═════ Extracted material

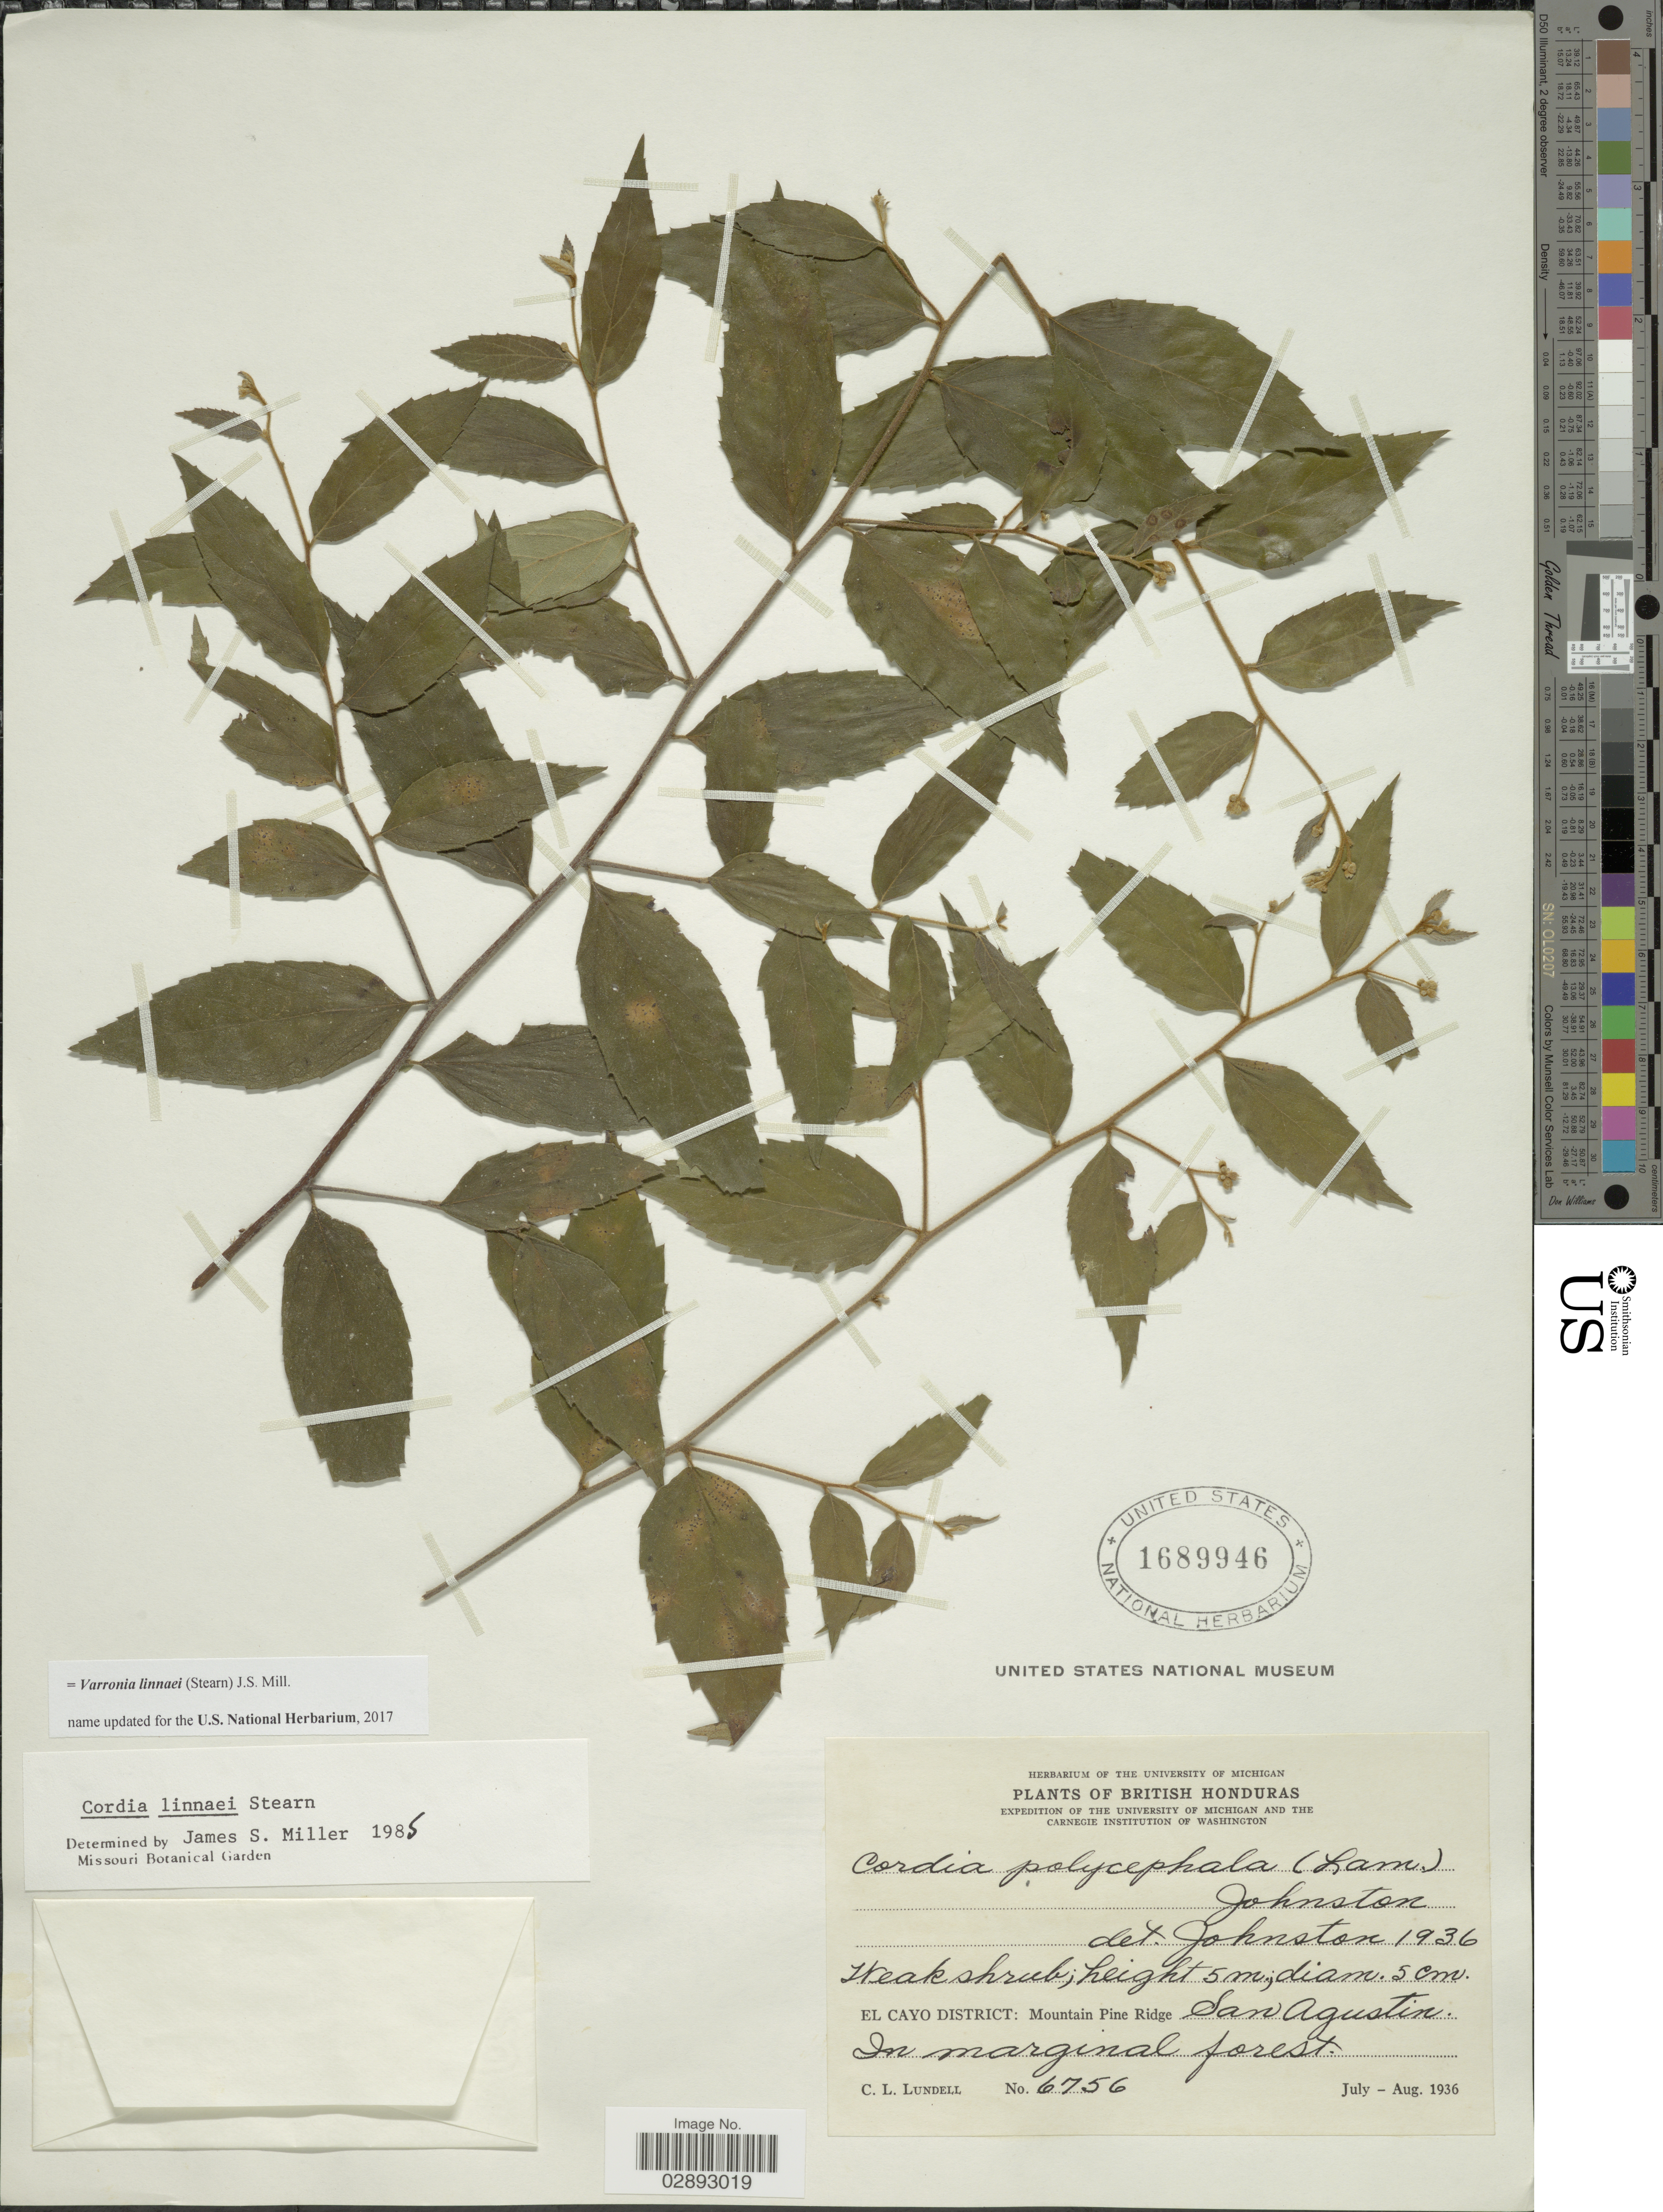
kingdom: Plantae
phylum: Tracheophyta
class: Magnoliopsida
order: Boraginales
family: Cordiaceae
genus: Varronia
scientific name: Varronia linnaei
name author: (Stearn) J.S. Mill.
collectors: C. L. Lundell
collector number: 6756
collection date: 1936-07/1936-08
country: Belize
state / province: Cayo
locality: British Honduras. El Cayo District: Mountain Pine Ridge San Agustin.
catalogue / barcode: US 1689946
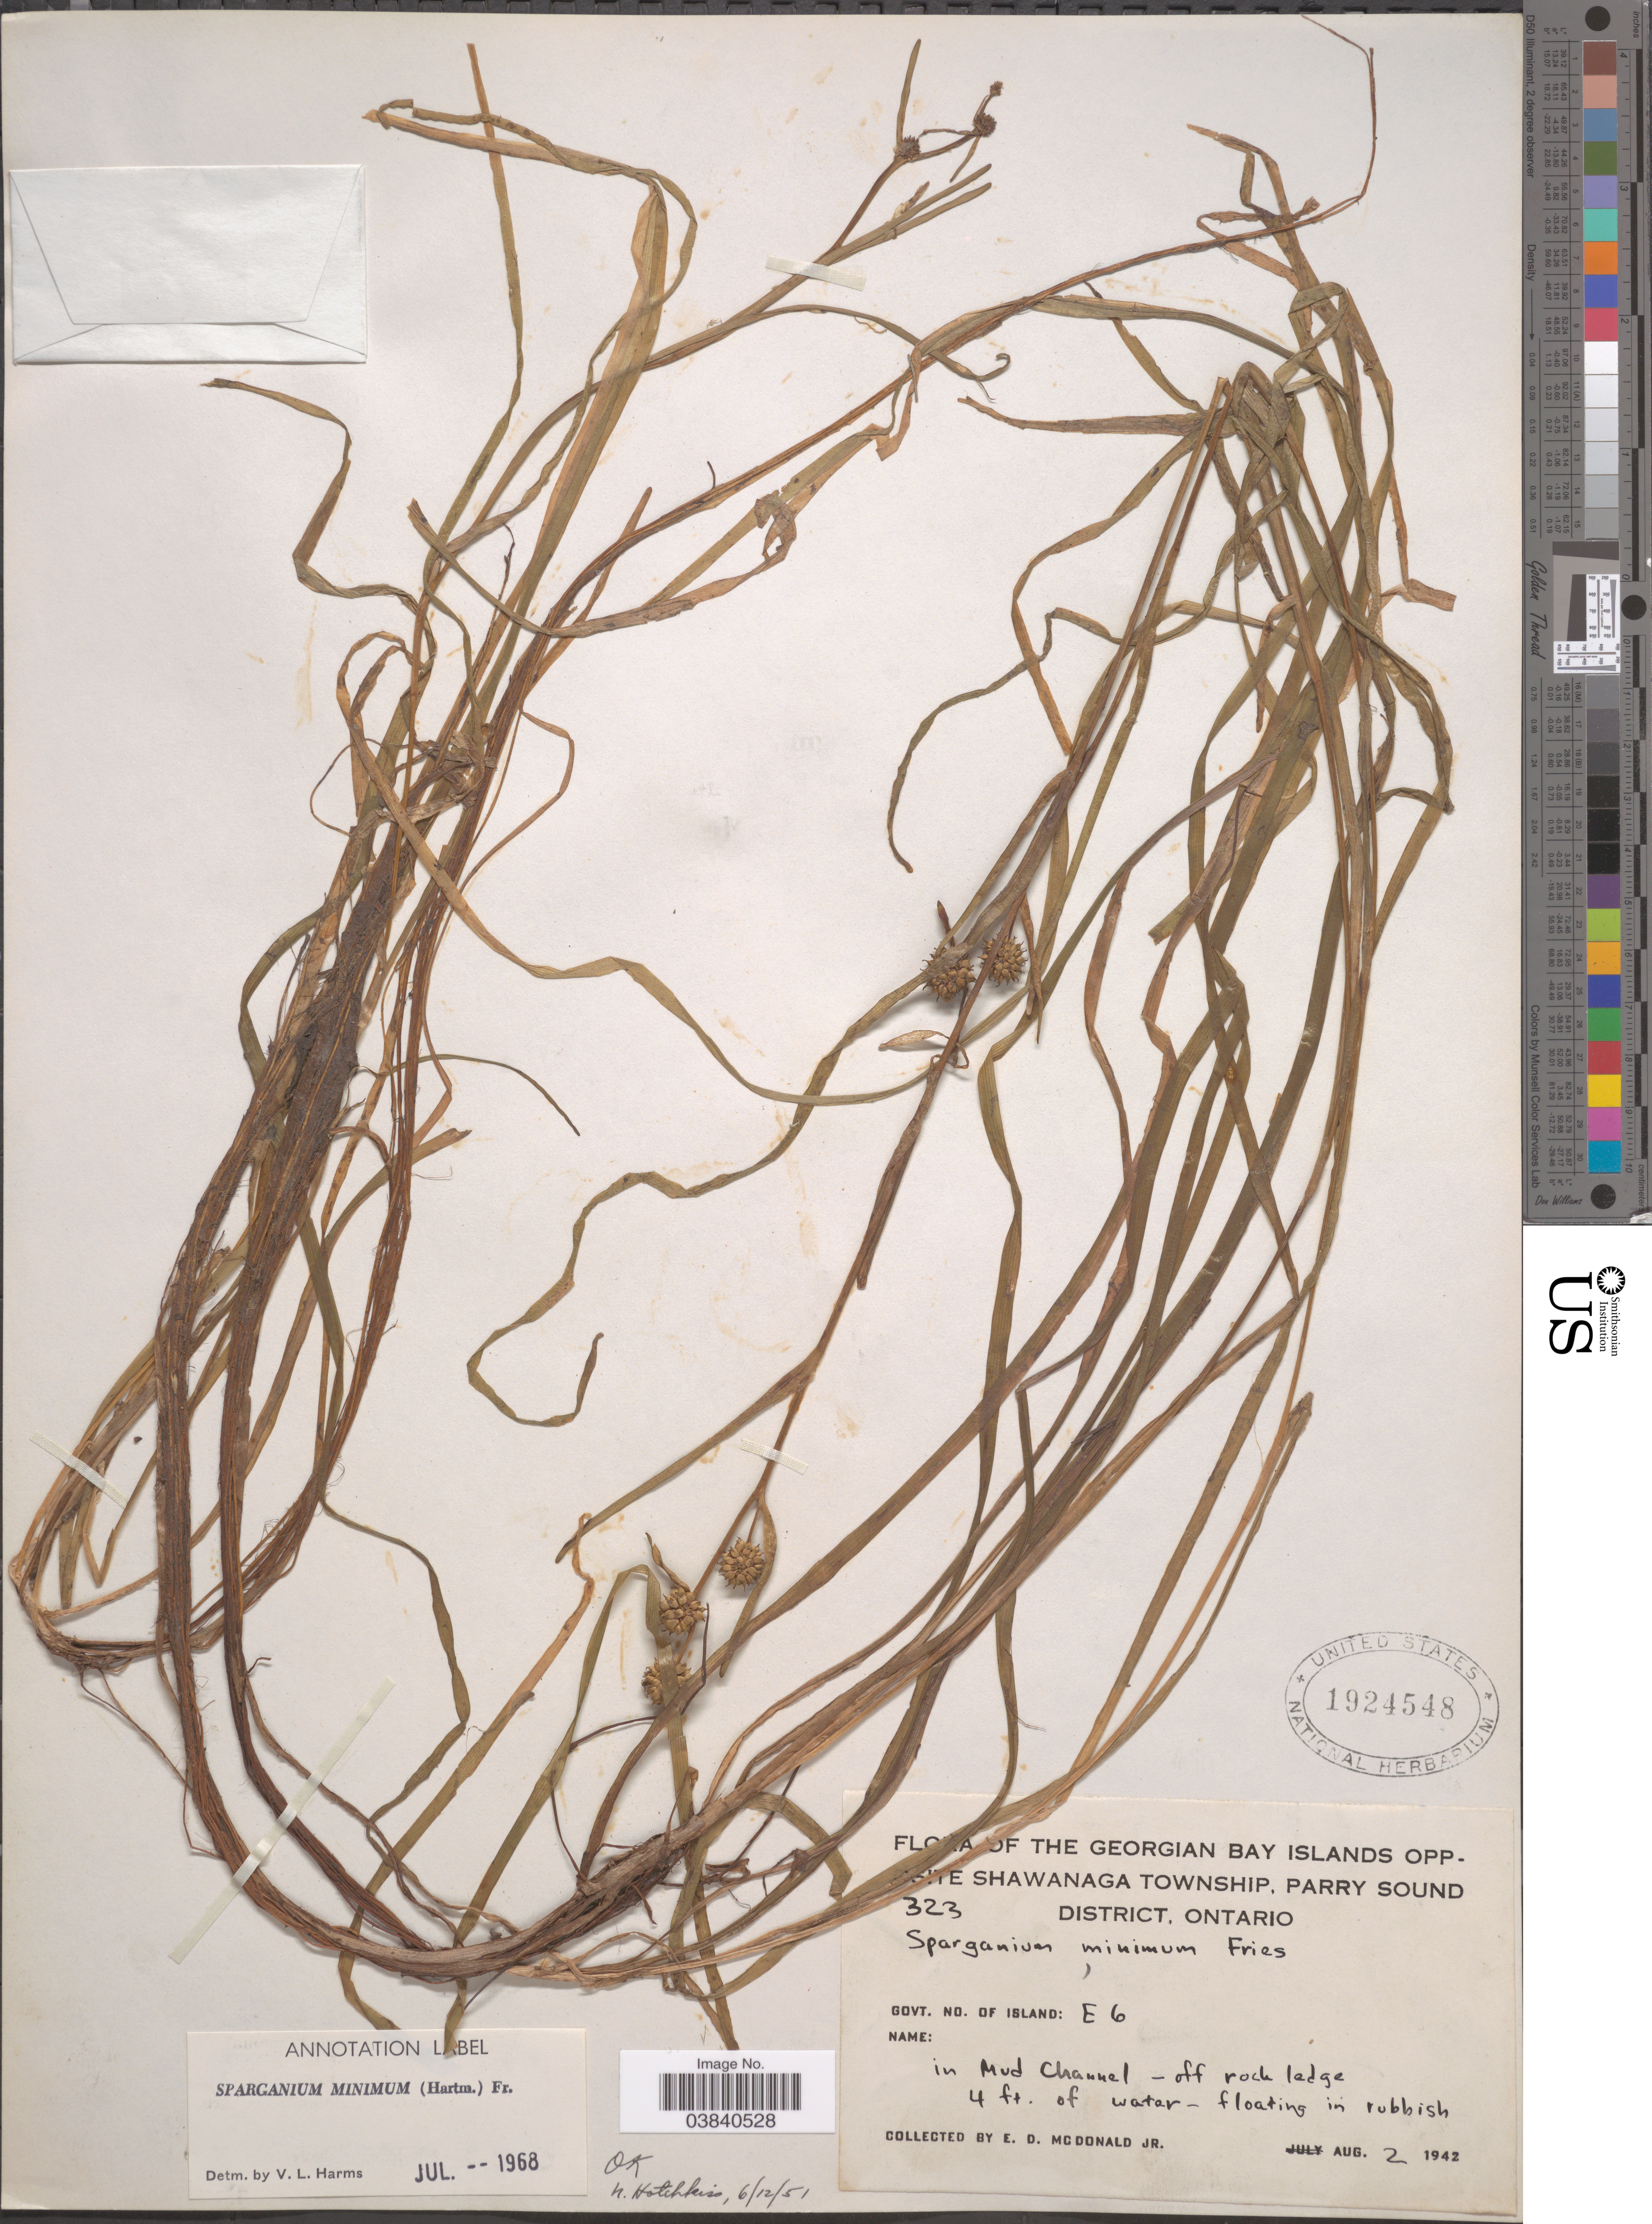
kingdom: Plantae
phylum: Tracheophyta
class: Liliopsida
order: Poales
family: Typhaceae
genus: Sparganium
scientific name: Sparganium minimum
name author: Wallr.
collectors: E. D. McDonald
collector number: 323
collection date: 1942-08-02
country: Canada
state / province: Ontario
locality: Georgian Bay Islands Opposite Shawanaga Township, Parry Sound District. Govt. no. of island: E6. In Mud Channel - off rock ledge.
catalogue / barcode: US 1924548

══════════

## [What needs to be done]
Write out the lines above word for word, from the line containing "family: Cordiaceae" through the line containing "genus: Sparganium", with both of those lines included. Leave out the pictures.

## [Completed exercise]
family: Cordiaceae
genus: Varronia
scientific name: Varronia linnaei
name author: (Stearn) J.S. Mill.
collectors: C. L. Lundell
collector number: 6756
collection date: 1936-07/1936-08
country: Belize
state / province: Cayo
locality: British Honduras. El Cayo District: Mountain Pine Ridge San Agustin.
catalogue / barcode: US 1689946
kingdom: Plantae
phylum: Tracheophyta
class: Liliopsida
order: Poales
family: Typhaceae
genus: Sparganium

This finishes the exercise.